A gold statue stands at the center of the American Wing at the Metropolitan Museum of Art

The Metropolitan Museum of Art is home to an unparalleled art collection, for which guides abound, but this list of secrets will explore how the Museum as a building is like none other in the city. It’s about its architecture, its rich history, and the hidden gems to look out for on your first, second, and umpteenth visit to the museum. Rather than one building, the Met is more like a jumbled collection of wings and various building campaigns. Over almost a century and a half, several prominent architecture firms played major roles in the museum’s growth, while many others also had a hand in the countless modifications, renovations, and additions that make the Met what it is today. 

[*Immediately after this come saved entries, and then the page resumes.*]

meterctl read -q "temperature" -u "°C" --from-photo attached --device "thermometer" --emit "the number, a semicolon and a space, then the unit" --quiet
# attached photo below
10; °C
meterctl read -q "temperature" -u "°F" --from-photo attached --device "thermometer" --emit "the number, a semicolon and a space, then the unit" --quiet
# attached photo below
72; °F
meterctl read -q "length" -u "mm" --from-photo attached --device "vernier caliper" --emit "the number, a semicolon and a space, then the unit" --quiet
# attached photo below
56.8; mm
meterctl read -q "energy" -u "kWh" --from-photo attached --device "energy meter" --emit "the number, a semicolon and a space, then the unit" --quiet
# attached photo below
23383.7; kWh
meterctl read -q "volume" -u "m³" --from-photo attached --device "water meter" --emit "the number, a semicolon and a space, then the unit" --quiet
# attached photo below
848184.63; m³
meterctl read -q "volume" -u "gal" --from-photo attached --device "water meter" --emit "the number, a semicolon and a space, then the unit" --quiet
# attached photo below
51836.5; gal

If you want to uncover more Metropolitan Museum secrets – about the building and its priceless artifacts – you can join former museum guard Patrick Bringley for Untapped New York’s newest tour, Secrets of the Met Museum! On this tour, you’ll have access to Bringley’s first-hand knowledge of the museum’s inner workings and the stories he uncovered over the decade he spent wandering the museum’s two million square foot campus. Grab your tickets now before the tours sell out!

Secrets of the Met Museum Tour

Tour guide Patrick Bringley points to architectural features of the Met in front of a group of tourgoers.

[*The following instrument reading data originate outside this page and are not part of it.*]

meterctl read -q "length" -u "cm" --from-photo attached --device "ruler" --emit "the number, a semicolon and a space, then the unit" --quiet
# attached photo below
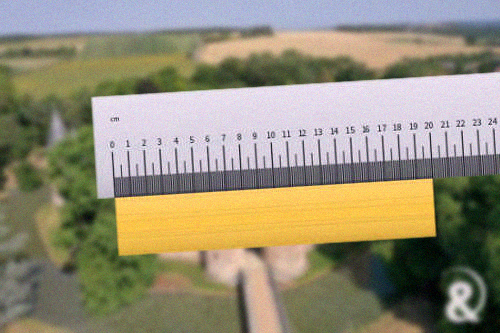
20; cm
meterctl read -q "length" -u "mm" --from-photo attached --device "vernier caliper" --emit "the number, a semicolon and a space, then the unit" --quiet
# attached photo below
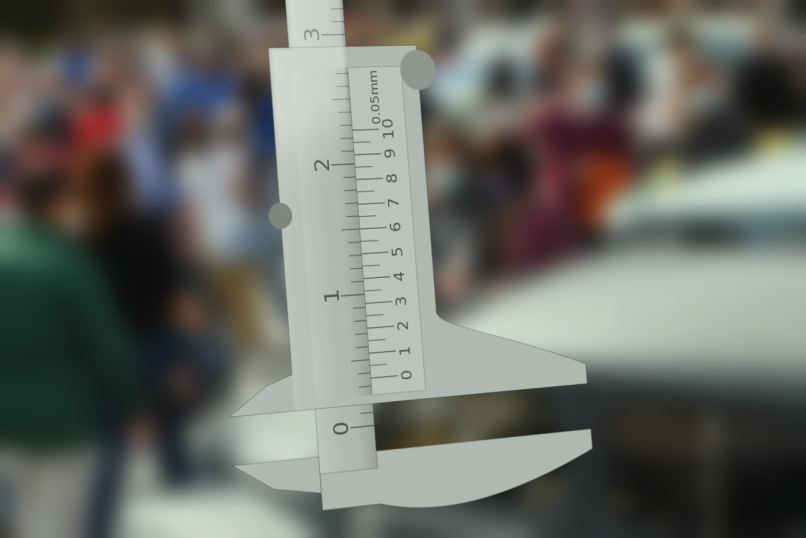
3.6; mm
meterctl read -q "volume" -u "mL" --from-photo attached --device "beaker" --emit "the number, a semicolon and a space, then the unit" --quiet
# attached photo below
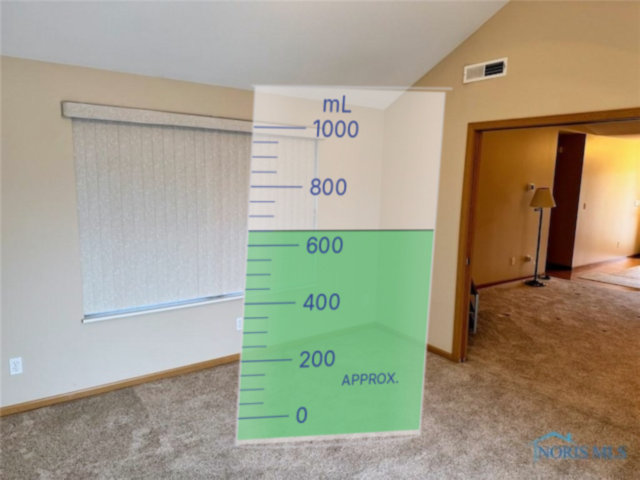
650; mL
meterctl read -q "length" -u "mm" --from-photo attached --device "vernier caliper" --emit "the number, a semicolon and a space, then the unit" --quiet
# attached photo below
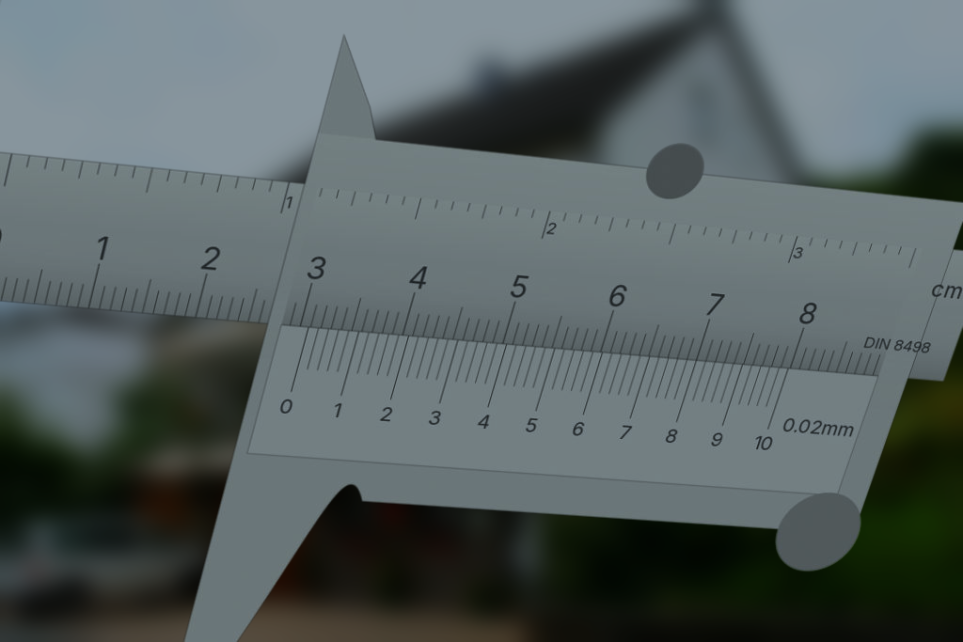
30.8; mm
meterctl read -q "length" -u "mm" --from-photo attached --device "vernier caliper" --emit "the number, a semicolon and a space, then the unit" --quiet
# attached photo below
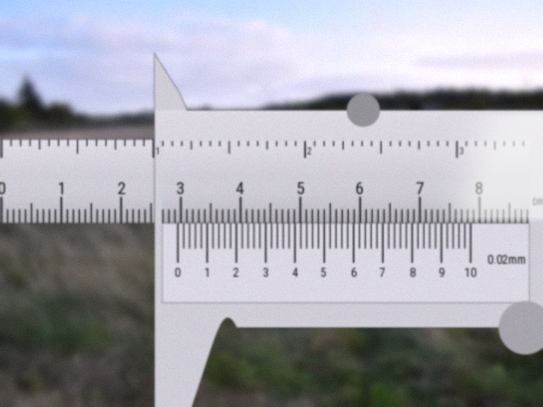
29.5; mm
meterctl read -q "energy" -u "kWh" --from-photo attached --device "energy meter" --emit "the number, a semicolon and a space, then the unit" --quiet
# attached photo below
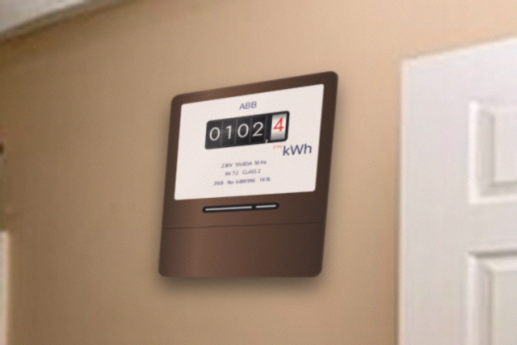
102.4; kWh
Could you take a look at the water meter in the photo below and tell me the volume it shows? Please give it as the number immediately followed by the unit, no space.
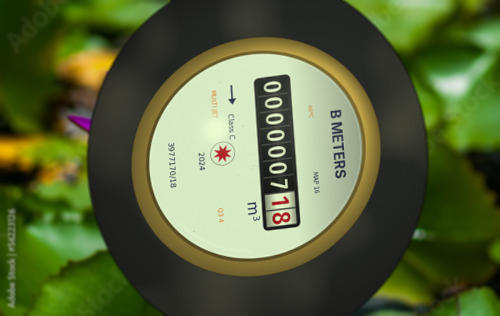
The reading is 7.18m³
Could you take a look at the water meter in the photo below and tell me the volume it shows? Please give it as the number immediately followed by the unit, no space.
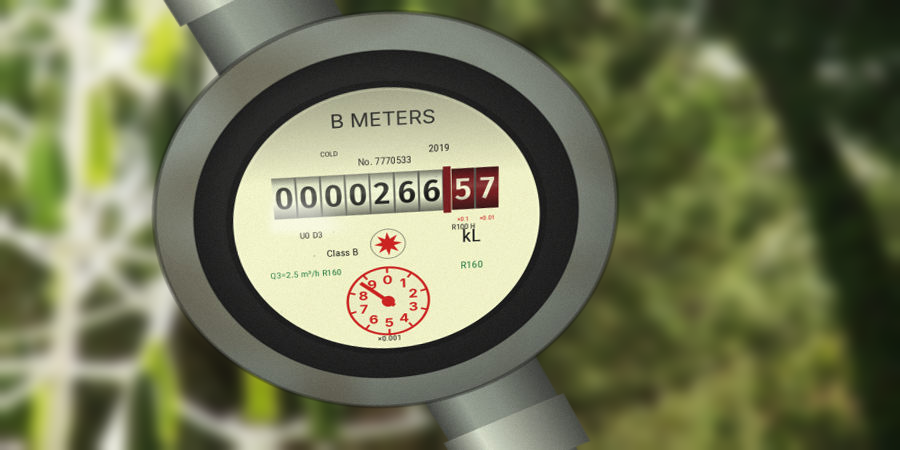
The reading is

1. The Met Wasn’t Always in Central Park

A historic black and white photograph on early iteration of the Metropolitan Museum of Art.
A later iteration of the Museum from the early 1900s that was an expansion of Vaux’s original design. Photo from Library of Congress.

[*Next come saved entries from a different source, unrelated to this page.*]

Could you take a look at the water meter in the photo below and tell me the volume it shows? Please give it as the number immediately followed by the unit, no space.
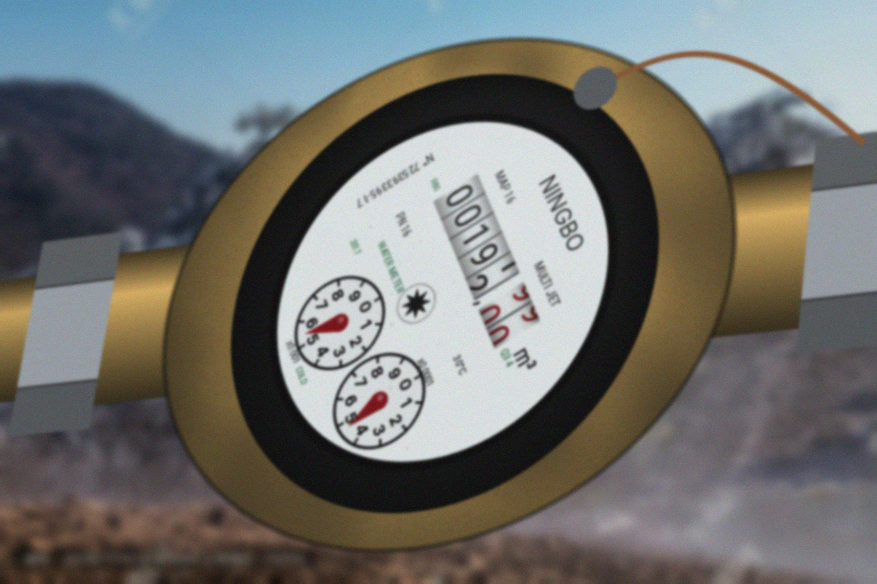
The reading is 191.9954m³
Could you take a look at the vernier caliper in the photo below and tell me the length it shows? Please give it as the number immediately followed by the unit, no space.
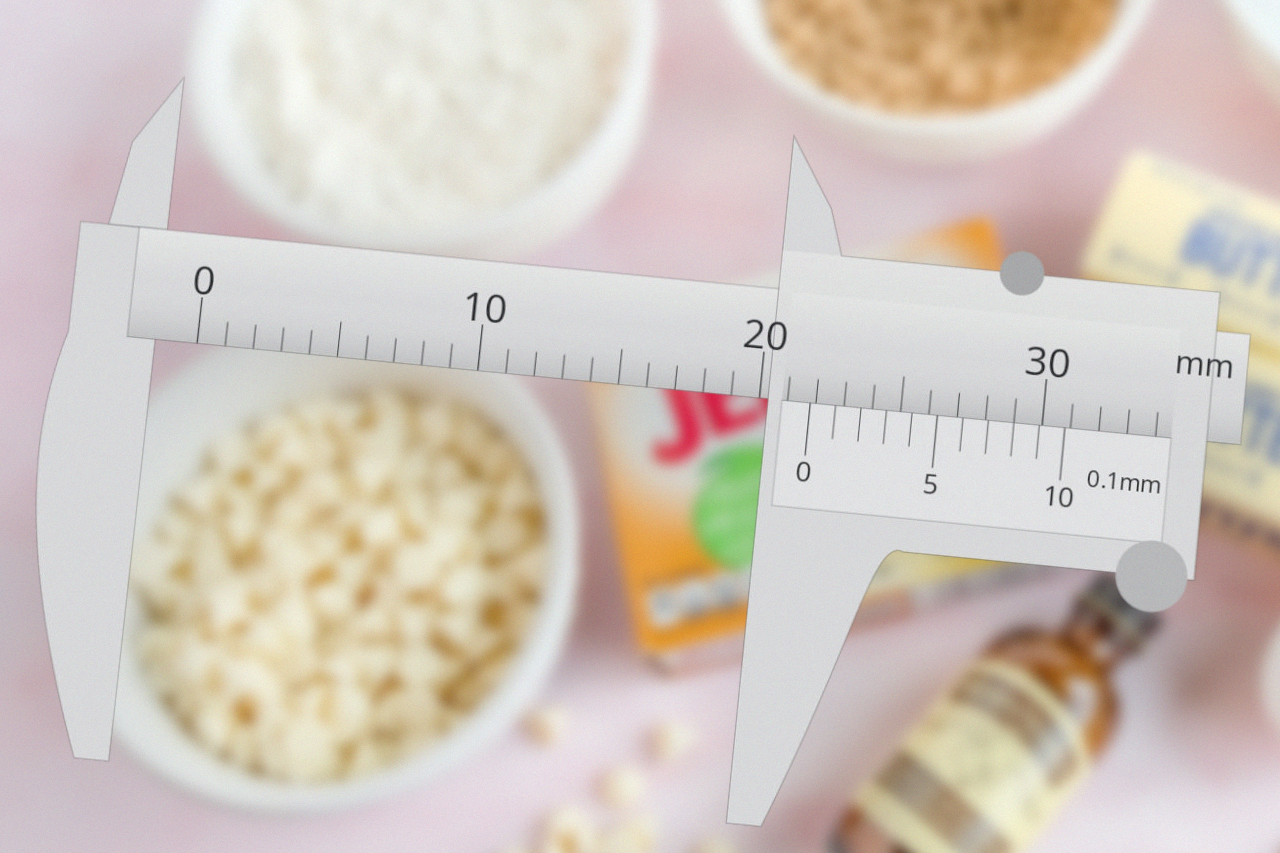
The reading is 21.8mm
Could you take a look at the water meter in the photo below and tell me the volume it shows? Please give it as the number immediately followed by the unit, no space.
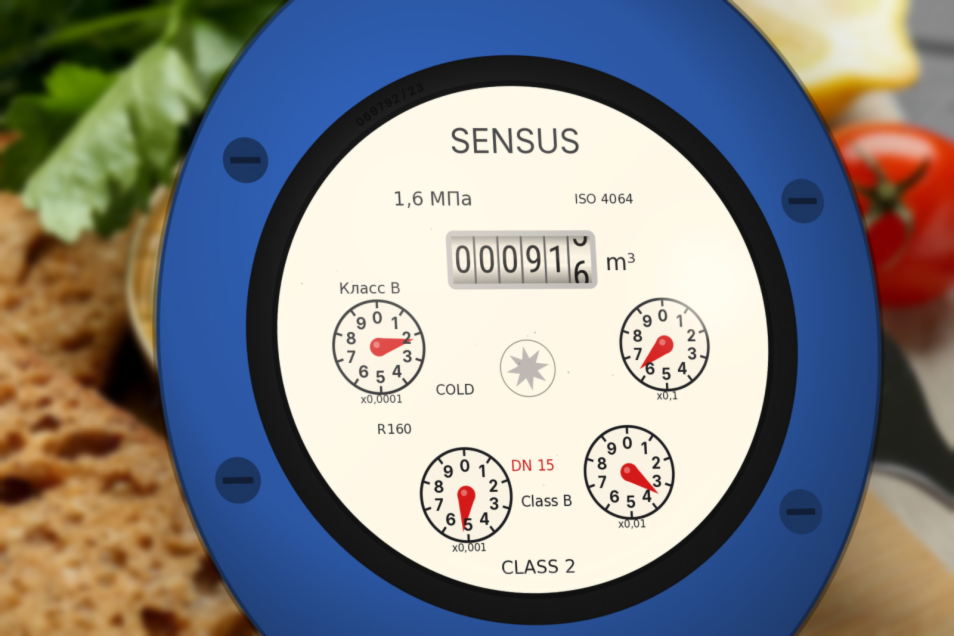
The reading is 915.6352m³
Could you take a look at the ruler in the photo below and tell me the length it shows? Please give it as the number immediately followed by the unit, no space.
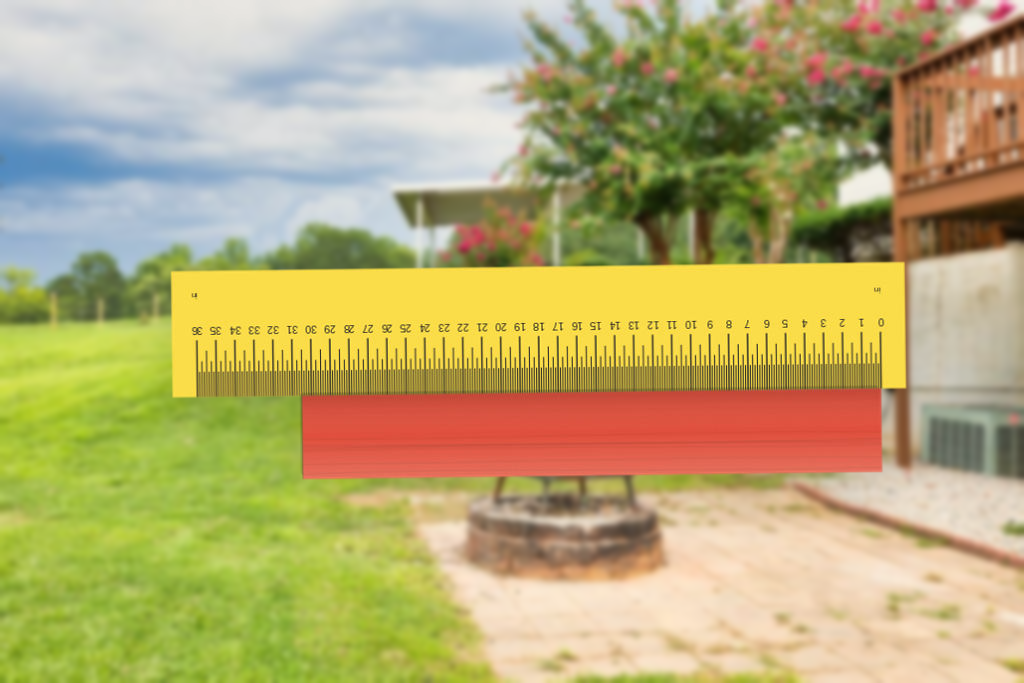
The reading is 30.5in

The first Metropolitan Museum of Art was located in a brownstone at 681 Fifth Avenue. Next, it was moved to a mansion at 128 W 14th Street. Both were temporary locations until a permanent facility could be built. A Central Park location for the museum was first hinted at in 1869 by publisher George P. Putnam, but the designers of Central Park – Frederick Law Olmsted and Calvert Vaux – were opposed to the construction of public buildings within their carefully crafted naturalistic landscape.

Eventually, they conceded one spot in the park under the condition that any large buildings placed there would be “seen from no other point of the Park – while the whole of the territory thus enclosed was too small for the formation of spacious pastoral grounds.” [Morrison H. Heckscher, “The Metropolitan Museum of Art: An Architectural History”]. This spot was the current location of the museum along Fifth Avenue. You can see original plans for the museum on the Met’s website.

When construction began on the museum’s new location at Fifth Avenue and 82nd Street, the area was significantly north of what was considered “desirable” during that era. In fact, it was predominantly farmland, far from the mansions of the old money set and new robber barons. The grid plan was already laid out, but the streets weren’t yet paved that far north.